Jeff Ramsey, 61, received a text from the Kerrville RV camp where he was staying with his wife and dog advising him to leave the grounds at 4:49 a.m. on July 4 as the floodwaters were already sweeping away him to his death, text messages obtained by The Post show.
“We have just received an emergency notification from the fire department that we do need to evacuate the park due to the river flooding,” the alert from HTR RV Park read. “Please gather your things and you may go to the church parking lot and wait for further notification.”
But that was no help to Ramsey and his wife, 46-year-old Tanya, who minutes earlier had hung up the phone after calling their son and daughter to tell them goodbye because they were about to die.
“He got that text as they were floating away. Literally right as he left my sister that goodbye message,” their 24-year-old son, Jake Ramsey, told The Post. “It’s your worst nightmare.”
“Right, literally, the same time he left her that voicemail, as they were getting swept away, they received an evacuation text from their RV park saying ‘Gather your belongings and head out as soon as possible.’ It was ridiculous,” he added.
The Ramseys’ heartbreaking story comes as questions swirl about how Kerrville and greater Kerr County warned locals as the Guadalupe River rose to nearly 30 feet in under an hour that fateful morning.
National Weather Service flash flood warnings were issued to local officials just after 1 a.m., but Kerrville’s mayor has said he wasn’t aware of the unfolding flooding until around 5:30 a.m. — about an hour after the Ramseys had already been swept away to their deaths.
A county “CodeRed” alert was sent to local phones around 6 a.m., according to the Texas Tribune. It is unclear what fire department emergency notification the RV park was referring to in the text sent to the Ramseys and other campers.

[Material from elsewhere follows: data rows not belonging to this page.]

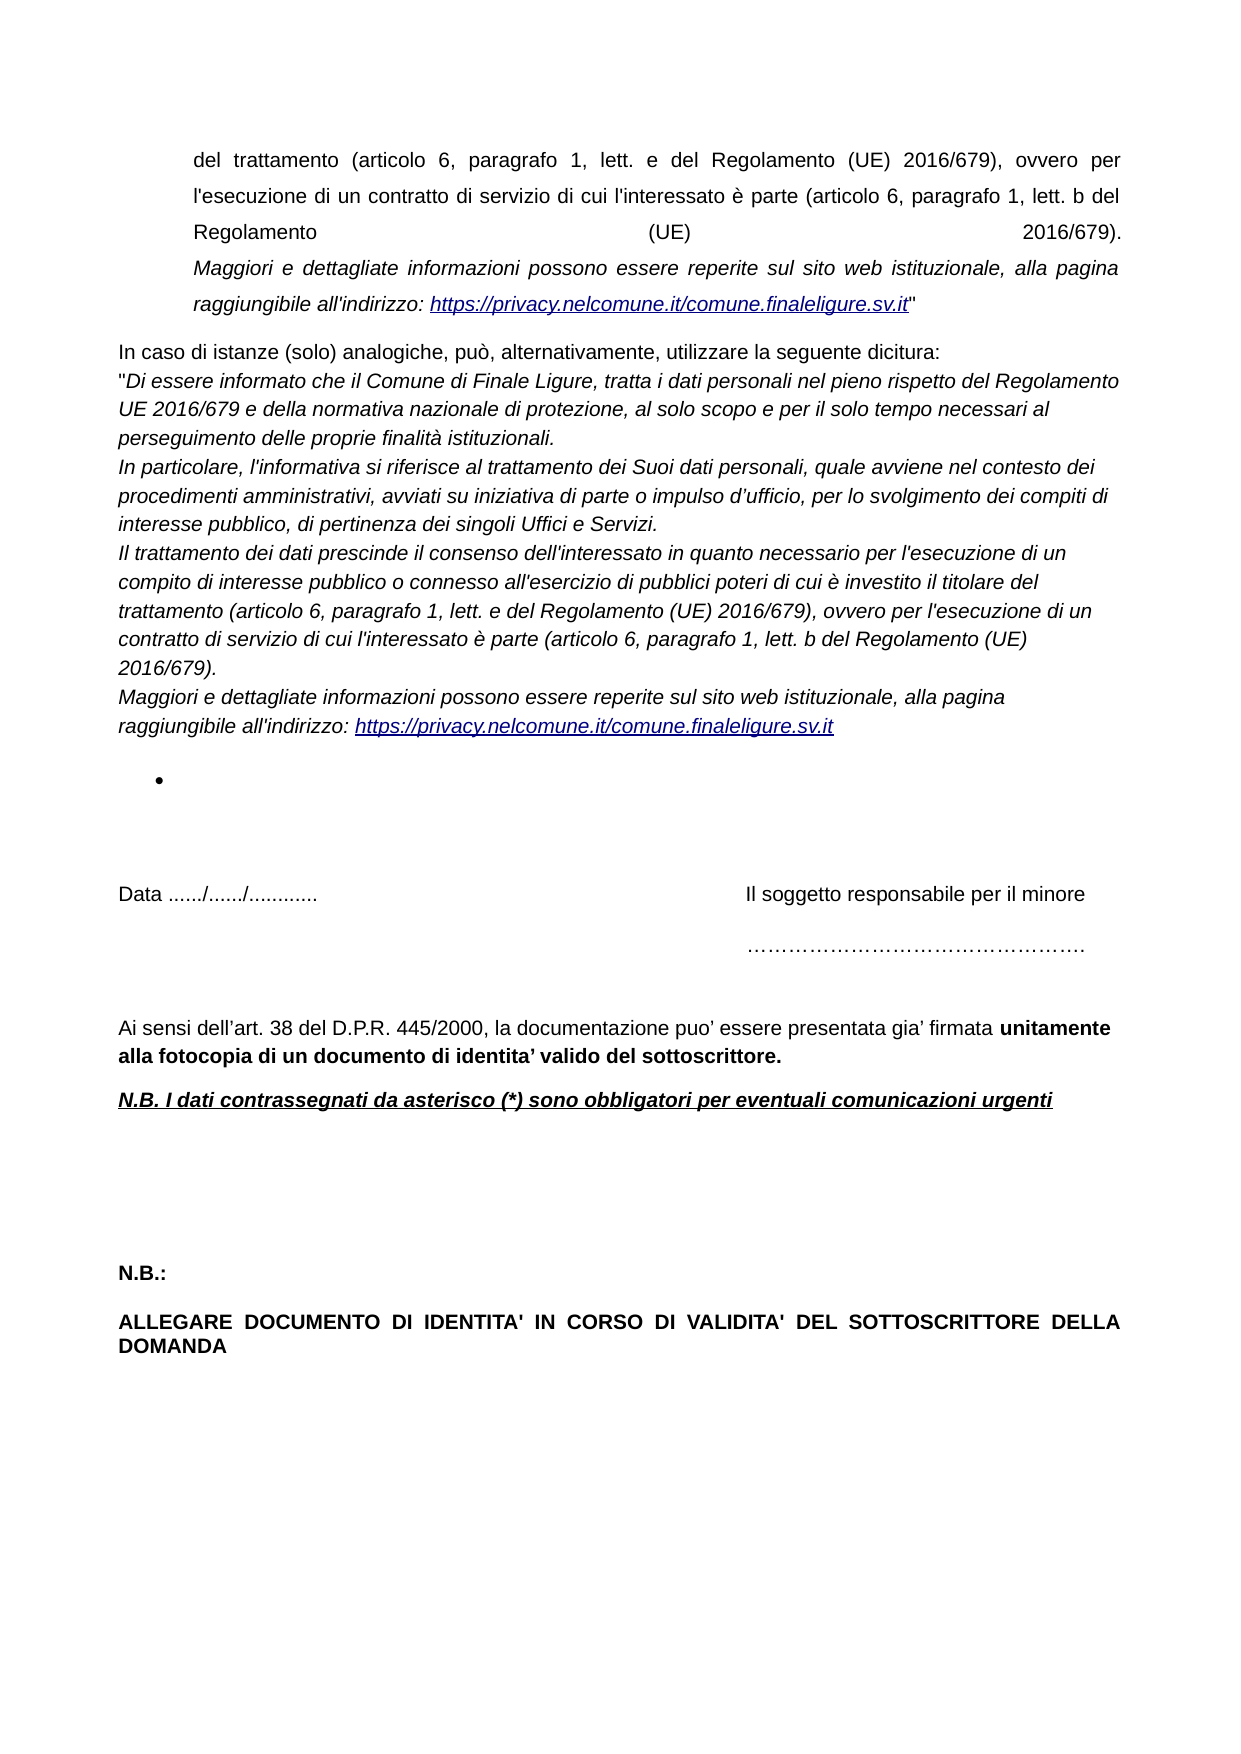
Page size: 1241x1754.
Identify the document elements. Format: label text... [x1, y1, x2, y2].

text N.B. I dati contrassegnati da asterisco (*) sono obbligatori per eventuali comunicazioni urgenti [118, 1087, 1122, 1111]
text Ai sensi dell’art. 38 del D.P.R. 445/2000, la documentazione puo’ essere presentata gia’ firmata unitamente alla fotocopia di un documento di identita’ valido del sottoscrittore. [118, 1015, 1122, 1068]
text ALLEGARE DOCUMENTO DI IDENTITA' IN CORSO DI VALIDITA' DEL SOTTOSCRITTORE DELLA DOMANDA [118, 1310, 1122, 1358]
list del trattamento (articolo 6, paragrafo 1, lett. e del Regolamento (UE) 2016/679), ovvero per l'esecuzione di un contratto di servizio di cui l'interessato è parte (articolo 6, paragrafo 1, lett. b del Regolamento (UE) 2016/679). Maggiori e dettagliate informazioni possono essere reperite sul sito web istituzionale, alla pagina raggiungibile all'indirizzo: https://privacy.nelcomune.it/comune.finaleligure.sv.it" [156, 148, 1122, 315]
text N.B.: [118, 1261, 1122, 1285]
text In caso di istanze (solo) analogiche, può, alternativamente, utilizzare la seguente dicitura: "Di essere informato che il Comune di Finale Ligure, tratta i dati personali nel pieno rispetto del Regolamento UE 2016/679 e della normativa nazionale di protezione, al solo scopo e per il solo tempo necessari al perseguimento delle proprie finalità istituzionali. In particolare, l'informativa si riferisce al trattamento dei Suoi dati personali, quale avviene nel contesto dei procedimenti amministrativi, avviati su iniziativa di parte o impulso d’ufficio, per lo svolgimento dei compiti di interesse pubblico, di pertinenza dei singoli Uffici e Servizi. Il trattamento dei dati prescinde il consenso dell'interessato in quanto necessario per l'esecuzione di un compito di interesse pubblico o connesso all'esercizio di pubblici poteri di cui è investito il titolare del trattamento (articolo 6, paragrafo 1, lett. e del Regolamento (UE) 2016/679), ovvero per l'esecuzione di un contratto di servizio di cui l'interessato è parte (articolo 6, paragrafo 1, lett. b del Regolamento (UE) 2016/679). Maggiori e dettagliate informazioni possono essere reperite sul sito web istituzionale, alla pagina raggiungibile all'indirizzo: https://privacy.nelcomune.it/comune.finaleligure.sv.it [118, 340, 1122, 737]
text …………………………………………. [118, 933, 1122, 957]
text Data ....../....../............ Il soggetto responsabile per il minore [118, 882, 1122, 906]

Rushing water was audible in the message Ramsey left his kids, while his wife was heard in the background screaming “We’re dying, we’re dying!”
“You never heard this guy panic but we heard panic and fear in his voice,” his son said of the message.
“He called me once he realized there was no hope. It was a short voicemail. He just left me a voicemail. He said, ‘Buddy. I love you so much. It doesn’t look like we are going to make it. Tell Rachey I love her,’” he added, referring to his sister, Rachel.
Kerr County was the epicenter of the destruction that ravaged Texas during the holiday disaster, which has claimed the lives of at least 119 people. At least 95 of them were in Kerr County — 36 of whom were children.
And more than 150 people are still missing in the area.
Miraculously, Ramsey’s dog — a whippet named Chloe — survived the flooding and had been reunited with his kids.
But they are also left with questions about why so few people were aware of the danger they were in when they bedded down the night before — and why something like a local alarm system hadn’t been installed years ago.
“The infrastructure for that seemed to have been outdated. It seemed like a lousy effort to evacuate. It should have been something where we saw a possibility we know the night before,” the son said.
“There should have been more that was done. The only thing I am aware that was done was my dad was sent a text after it was already too late. He already said goodbye to me and my sister.”